What did @rodgardner87 actually say?
Rod Gardner opens by disclosing he personally injects 350 milligrams of testosterone per week, then pivots to promoting Dynamic Three Health, a telehealth platform. He walks viewers through the kit they receive after signing up: a vial of testosterone, a 20-gauge needle to draw, and a 25-gauge needle to inject. He says he goes "intramuscular into the glue" (gluteal muscle) and invites anyone interested to comment "TRT" to receive a booking link for a physician appointment.
The video is clearly a paid or affiliate promotion. The hashtags include both #steroids and #trt, which is a telling combination. TRT is a legitimate medical treatment. Steroids is a bodybuilding term. Framing them as interchangeable is not an accident, and it matters.
Does the science back this up?
Some of what he describes is clinically accurate. The draw-and-switch needle technique is standard practice, and intramuscular gluteal injection is a legitimate administration route. The problem is the dose he casually discloses.
Clinical TRT guidelines from the American Urological Association (Mulhall et al., 2018, Journal of Urology) typically support doses in the range of 100 to 200 milligrams per week of testosterone cypionate or enanthate to restore physiological testosterone levels in hypogonadal men. The Endocrine Society's clinical practice guidelines (Bhasin et al., 2018, Journal of Clinical Endocrinology and Metabolism) align with this range, targeting mid-normal serum testosterone levels.
350 milligrams per week is not a therapeutic TRT dose by any clinical standard. It sits firmly in the range used in performance-enhancing and bodybuilding contexts. A study by Basaria et al. (2010, New England Journal of Medicine) found that supraphysiological testosterone doses were associated with increased cardiovascular adverse events. That is not a footnote risk.
What did they get wrong (or right)?
Credit where it is due: the needle gauge advice is correct. Drawing with a 20-gauge and injecting with a 25-gauge is standard technique that reduces injection site trauma. Gluteal IM injection is also a medically accepted route. And recommending blood work before starting is genuinely good advice, one of the few things in this video that belongs in a clinical conversation.

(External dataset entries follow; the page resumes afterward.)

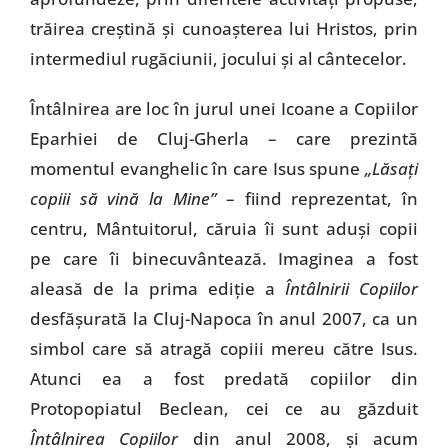
trăirea creştină şi cunoaşterea lui Hristos, prin
intermediul rugăciunii, jocului şi al cântecelor.
Întâlnirea are loc în jurul unei Icoane a Copiilor
Eparhiei de Cluj-Gherla – care prezintă
momentul evanghelic în care Isus spune
„Lăsaţi
copiii să vină la Mine”
– fiind reprezentat, în
centru, Mântuitorul, căruia îi sunt aduşi copii
pe care îi binecuvântează. Imaginea a fost
aleasă de la prima ediţie a
Întâlnirii Copiilor
desfăşurată la Cluj-Napoca în anul 2007, ca un
simbol care să atragă copiii mereu către Isus.
Atunci ea a fost predată copiilor din
Protopopiatul Beclean, cei ce au găzduit
Întâlnirea Copiilor
din anul 2008, şi acum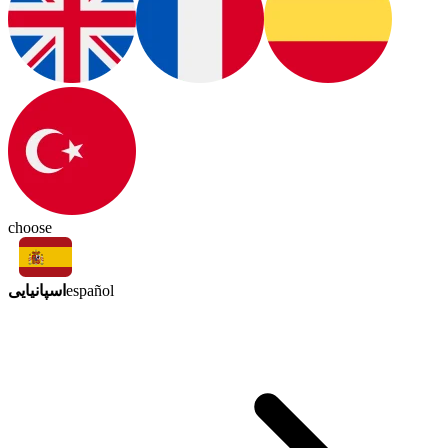
choose
اسپانیایی
español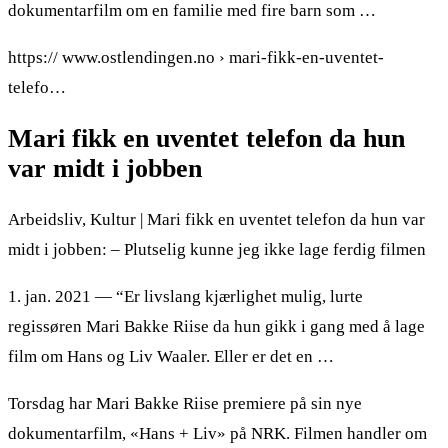
dokumentarfilm om en familie med fire barn som …
https:// www.ostlendingen.no › mari-fikk-en-uventet-
telefo…
Mari fikk en uventet telefon da hun
var midt i jobben
Arbeidsliv, Kultur | Mari fikk en uventet telefon da hun var
midt i jobben: – Plutselig kunne jeg ikke lage ferdig filmen
1. jan. 2021 — “Er livslang kjærlighet mulig, lurte
regissøren Mari Bakke Riise da hun gikk i gang med å lage
film om Hans og Liv Waaler. Eller er det en …
Torsdag har Mari Bakke Riise premiere på sin nye
dokumentarfilm, «Hans + Liv» på NRK. Filmen handler om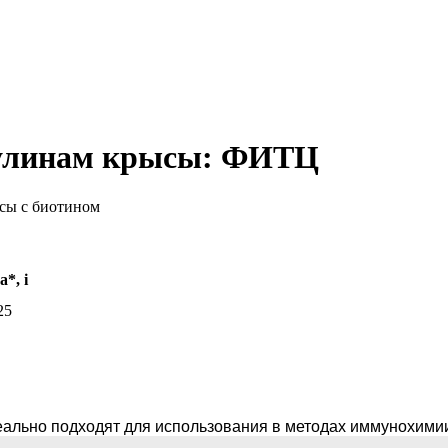
булинам крысы: ФИТЦ
ысы с биотином
а*,
i
25
ально подходят для использования в методах иммунохими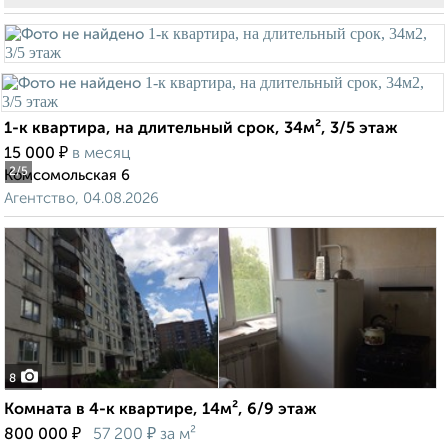
1-к квартира, на длительный срок, 34м², 3/5 этаж
₽
15 000
в месяц
2
/5
Комсомольская 6
Агентство, 04.08.2026
8
Комната в 4-к квартире, 14м², 6/9 этаж
₽
₽
800 000
57 200
за м²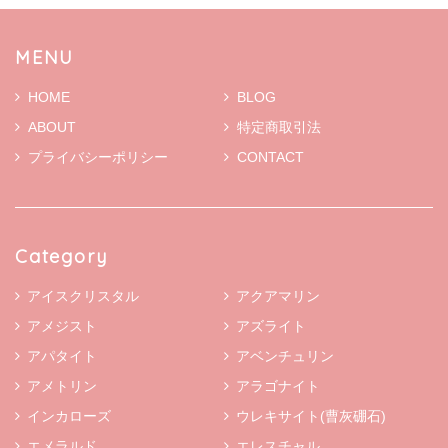
MENU
HOME
BLOG
ABOUT
特定商取引法
プライバシーポリシー
CONTACT
Category
アイスクリスタル
アクアマリン
アメジスト
アズライト
アパタイト
アベンチュリン
アメトリン
アラゴナイト
インカローズ
ウレキサイト(曹灰硼石)
エメラルド
エレスチャル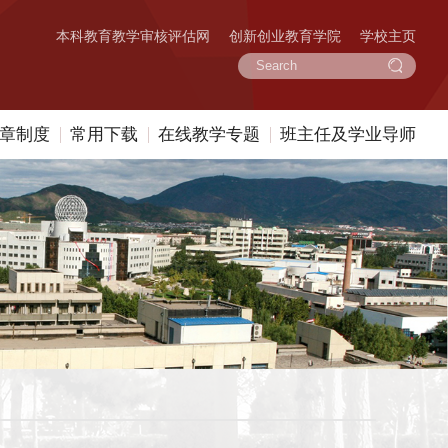
本科教育教学审核评估网
创新创业教育学院
学校主页
章制度
常用下载
在线教学专题
班主任及学业导师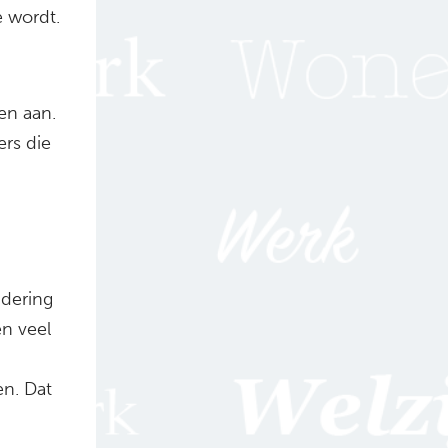
e wordt.
en aan.
ers die
dering
n veel
n. Dat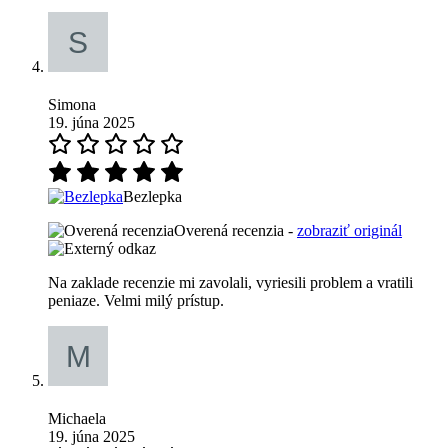
Simona
19. júna 2025
Bezlepka
Overená recenzia -
zobraziť originál
Na zaklade recenzie mi zavolali, vyriesili problem a vratili
peniaze. Velmi milý prístup.
Michaela
19. júna 2025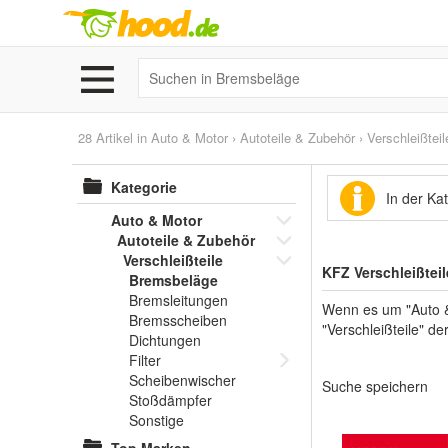
28 Artikel in
Auto & Motor
›
Autoteile & Zubehör
›
Verschleißteil
Kategorie
In der Ka
Auto & Motor
Autoteile & Zubehör
Verschleißteile
KFZ Verschleißtei
Bremsbeläge
Bremsleitungen
Wenn es um "Auto & 
Bremsscheiben
"Verschleißteile" d
Dichtungen
Filter
Scheibenwischer
Suche speichern
Stoßdämpfer
Sonstige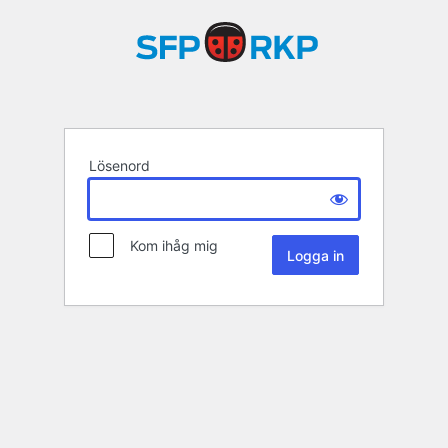
Lösenord
Kom ihåg mig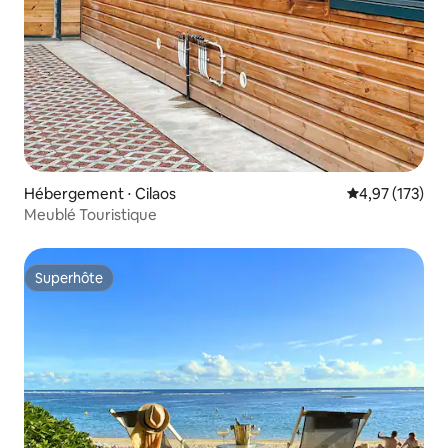
Hébergement ⋅ Cilaos
Évaluation moy
4,97 (173)
Meublé Touristique
Superhôte
Superhôte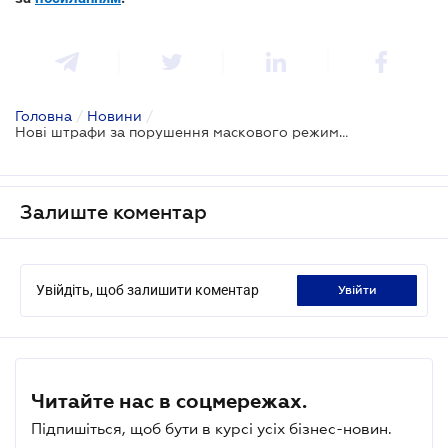
Головна
/
Новини
/
Нові штрафи за порушення маскового режиму: законопроекти
Залиште коментар
Увійдіть, щоб залишити коментар
увійти
Читайте нас в соцмережах.
Підпишіться, щоб бути в курсі усіх бізнес-новин.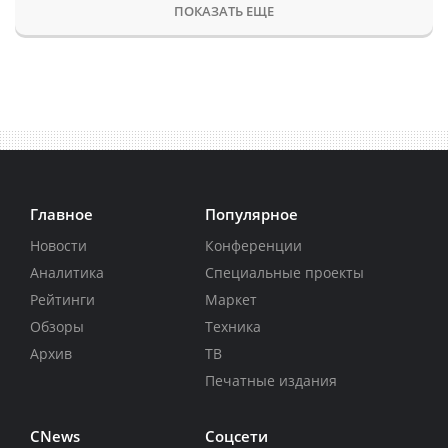
ПОКАЗАТЬ ЕЩЕ
Главное
Популярное
Новости
Конференции
Аналитика
Специальные проекты
Рейтинги
Маркет
Обзоры
Техника
Архив
ТВ
Печатные издания
CNews
Соцсети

What is wrong, and plainly so, is the casual disclosure of a 350mg weekly dose as if it is a personal benchmark that incoming patients might reasonably expect. He says "I will document you the recommended dosage for you" based on blood work, but he has already anchored the audience to his own 350mg habit. That framing is misleading at best and dangerous at worst. There is no therapeutic justification for presenting a supraphysiological dose as a relatable starting point in a promotional video targeting people who have not yet been evaluated.
The caption's use of #steroids alongside #trt also blurs a line that regulated telehealth is supposed to maintain.
What should you actually know?
If you are considering TRT for symptoms of low testosterone, the actual clinical process looks like this: a physician orders serum testosterone levels (ideally measured on two separate mornings), evaluates symptoms, rules out secondary causes, and if treatment is warranted, starts at a conservative dose with follow-up labs in 6 to 12 weeks. The Endocrine Society defines hypogonadism as a consistent serum total testosterone below roughly 300 ng/dL alongside symptoms.
A dose of 350mg per week will almost certainly push testosterone levels far above the normal physiological range. Consequences of sustained supraphysiological testosterone include erythrocytosis (dangerously elevated red blood cell count), suppression of natural testosterone and sperm production, elevated estradiol, and cardiovascular strain. These are not rare edge cases. They show up routinely in lab work at those doses.
Getting blood work done before starting is the right first step. What you do with those results, and the dose you are prescribed, should come from a licensed physician reviewing your specific labs, not from a social media creator's personal injection habit.